According to AccuWeather Meteorologists, the storm “may eventually approach Bermuda and move closer to North America.”

“Further strengthening to major hurricane strength (Category 3 or stronger with sustained winds of 111 mph or greater) is predicted later this week,” AccuWeather meteorologist Ryan Adamson said in an AccuWeather post.

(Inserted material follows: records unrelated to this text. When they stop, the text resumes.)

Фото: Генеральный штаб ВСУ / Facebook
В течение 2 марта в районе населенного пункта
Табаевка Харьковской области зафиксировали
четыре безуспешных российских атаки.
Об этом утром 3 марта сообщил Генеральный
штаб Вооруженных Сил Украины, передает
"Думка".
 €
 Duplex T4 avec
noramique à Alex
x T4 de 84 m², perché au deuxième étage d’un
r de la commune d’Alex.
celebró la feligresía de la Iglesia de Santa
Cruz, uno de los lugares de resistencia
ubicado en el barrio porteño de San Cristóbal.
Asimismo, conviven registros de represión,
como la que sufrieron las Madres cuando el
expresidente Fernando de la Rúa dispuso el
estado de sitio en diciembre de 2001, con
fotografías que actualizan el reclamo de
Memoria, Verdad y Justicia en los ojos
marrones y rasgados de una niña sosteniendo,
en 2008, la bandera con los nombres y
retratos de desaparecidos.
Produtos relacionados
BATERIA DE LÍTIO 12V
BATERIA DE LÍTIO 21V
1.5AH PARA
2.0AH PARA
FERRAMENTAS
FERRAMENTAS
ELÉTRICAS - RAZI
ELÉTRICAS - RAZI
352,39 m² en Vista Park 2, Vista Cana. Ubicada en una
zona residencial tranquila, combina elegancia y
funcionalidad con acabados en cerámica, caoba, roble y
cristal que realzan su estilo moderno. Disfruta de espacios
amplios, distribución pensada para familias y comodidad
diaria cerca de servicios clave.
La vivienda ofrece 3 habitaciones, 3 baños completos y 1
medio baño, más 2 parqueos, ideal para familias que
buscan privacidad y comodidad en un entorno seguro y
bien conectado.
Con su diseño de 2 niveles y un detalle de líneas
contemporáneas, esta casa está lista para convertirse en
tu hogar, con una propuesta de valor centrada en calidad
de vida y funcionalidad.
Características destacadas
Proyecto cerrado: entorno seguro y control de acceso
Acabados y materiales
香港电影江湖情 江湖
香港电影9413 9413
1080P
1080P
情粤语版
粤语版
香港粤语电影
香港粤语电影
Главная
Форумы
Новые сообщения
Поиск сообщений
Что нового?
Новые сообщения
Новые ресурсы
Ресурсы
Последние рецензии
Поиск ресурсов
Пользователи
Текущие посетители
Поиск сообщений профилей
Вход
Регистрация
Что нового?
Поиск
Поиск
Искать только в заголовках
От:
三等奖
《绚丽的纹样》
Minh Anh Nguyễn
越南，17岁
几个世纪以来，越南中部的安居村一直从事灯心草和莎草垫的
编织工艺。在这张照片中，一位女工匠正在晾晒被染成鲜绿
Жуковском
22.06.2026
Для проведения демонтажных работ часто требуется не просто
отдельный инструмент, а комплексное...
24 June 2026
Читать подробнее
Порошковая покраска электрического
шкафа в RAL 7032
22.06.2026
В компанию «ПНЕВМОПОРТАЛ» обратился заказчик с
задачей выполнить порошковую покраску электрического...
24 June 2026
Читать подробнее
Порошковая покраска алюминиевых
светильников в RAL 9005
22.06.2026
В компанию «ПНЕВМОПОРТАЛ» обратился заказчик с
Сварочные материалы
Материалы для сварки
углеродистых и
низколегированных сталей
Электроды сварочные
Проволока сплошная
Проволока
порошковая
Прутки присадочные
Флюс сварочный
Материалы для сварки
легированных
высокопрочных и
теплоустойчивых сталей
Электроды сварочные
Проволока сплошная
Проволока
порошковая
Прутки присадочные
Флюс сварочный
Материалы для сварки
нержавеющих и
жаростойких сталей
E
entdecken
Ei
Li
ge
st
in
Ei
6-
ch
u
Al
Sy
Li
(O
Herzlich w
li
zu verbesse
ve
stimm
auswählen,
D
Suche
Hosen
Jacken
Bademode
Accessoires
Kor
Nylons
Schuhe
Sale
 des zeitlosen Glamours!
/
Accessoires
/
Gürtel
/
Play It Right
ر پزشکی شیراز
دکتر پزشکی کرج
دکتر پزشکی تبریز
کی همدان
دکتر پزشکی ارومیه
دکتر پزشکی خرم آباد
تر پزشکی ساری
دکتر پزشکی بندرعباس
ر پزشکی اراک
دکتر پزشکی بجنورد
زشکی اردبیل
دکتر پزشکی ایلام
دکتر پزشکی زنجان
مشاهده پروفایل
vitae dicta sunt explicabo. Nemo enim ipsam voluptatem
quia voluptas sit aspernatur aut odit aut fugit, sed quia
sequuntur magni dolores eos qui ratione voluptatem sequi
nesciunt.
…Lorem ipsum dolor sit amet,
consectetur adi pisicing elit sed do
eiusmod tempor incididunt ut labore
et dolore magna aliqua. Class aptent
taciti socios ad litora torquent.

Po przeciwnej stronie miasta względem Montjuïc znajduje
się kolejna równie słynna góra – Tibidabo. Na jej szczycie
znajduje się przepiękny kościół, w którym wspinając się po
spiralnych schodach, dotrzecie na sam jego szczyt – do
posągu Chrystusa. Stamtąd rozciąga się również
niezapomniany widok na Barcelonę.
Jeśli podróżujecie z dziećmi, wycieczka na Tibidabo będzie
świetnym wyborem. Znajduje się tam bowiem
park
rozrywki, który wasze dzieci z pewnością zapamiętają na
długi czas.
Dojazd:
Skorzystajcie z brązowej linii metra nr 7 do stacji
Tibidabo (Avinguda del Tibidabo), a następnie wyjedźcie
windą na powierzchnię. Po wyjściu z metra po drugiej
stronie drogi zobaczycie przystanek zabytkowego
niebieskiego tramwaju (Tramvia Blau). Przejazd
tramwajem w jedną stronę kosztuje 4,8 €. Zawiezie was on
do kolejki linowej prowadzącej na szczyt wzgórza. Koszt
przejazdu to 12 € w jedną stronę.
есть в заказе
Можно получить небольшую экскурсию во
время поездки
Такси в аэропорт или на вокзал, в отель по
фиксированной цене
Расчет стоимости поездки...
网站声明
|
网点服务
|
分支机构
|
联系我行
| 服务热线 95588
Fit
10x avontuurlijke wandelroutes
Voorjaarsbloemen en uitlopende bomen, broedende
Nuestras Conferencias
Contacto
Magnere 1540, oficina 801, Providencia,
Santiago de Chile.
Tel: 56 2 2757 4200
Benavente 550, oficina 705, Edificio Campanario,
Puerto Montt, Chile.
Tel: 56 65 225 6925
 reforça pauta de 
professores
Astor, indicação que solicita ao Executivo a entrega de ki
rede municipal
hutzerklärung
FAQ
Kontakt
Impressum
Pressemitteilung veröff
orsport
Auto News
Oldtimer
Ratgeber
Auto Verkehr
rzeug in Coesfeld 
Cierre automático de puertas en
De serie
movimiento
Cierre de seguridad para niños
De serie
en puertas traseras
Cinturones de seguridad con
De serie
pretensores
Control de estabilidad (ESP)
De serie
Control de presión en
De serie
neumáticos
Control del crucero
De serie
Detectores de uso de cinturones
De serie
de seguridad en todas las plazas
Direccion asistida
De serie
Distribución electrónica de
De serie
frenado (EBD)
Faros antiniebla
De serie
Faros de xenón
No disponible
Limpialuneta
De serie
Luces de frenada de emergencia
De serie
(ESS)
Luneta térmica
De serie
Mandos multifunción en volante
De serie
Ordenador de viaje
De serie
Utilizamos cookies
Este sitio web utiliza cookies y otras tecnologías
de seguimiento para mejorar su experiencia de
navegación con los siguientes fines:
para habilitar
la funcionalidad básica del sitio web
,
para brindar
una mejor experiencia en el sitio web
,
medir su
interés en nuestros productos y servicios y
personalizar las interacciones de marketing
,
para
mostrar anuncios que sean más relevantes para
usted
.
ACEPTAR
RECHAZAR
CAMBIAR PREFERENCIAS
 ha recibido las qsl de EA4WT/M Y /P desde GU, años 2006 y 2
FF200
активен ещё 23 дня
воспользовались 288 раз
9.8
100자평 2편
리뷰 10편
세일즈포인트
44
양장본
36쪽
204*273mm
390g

The weather forecaster said Larry is forecast to reach Category 4 strength.

Should it continue to strengthen, it will be the third major hurricane of the Atlantic hurricane season after Hurricane Grace and Hurricane Ida.

“There is certainly a chance that Larry tracks close enough to Bermuda or even far enough to the west as a major hurricane,” AccuWeather senior meteorologist Randy Adkins said in an accompanying statement. “However, as it currently stands, it is highly unlikely that Larry will still end up far enough to the east for Bermuda to bear the brunt of the storm.”

AccuWeather said Larry is most likely to remain a few hundred miles off the northeast coast, but major storms and winds could affect the U.S. East Coast next week.

According to the National Oceanic and Atmospheric Administration (NOAA), 15 to 21 total named storms are expected, of which seven to 10 are likely to become hurricanes and three to five are likely to become major hurricanes.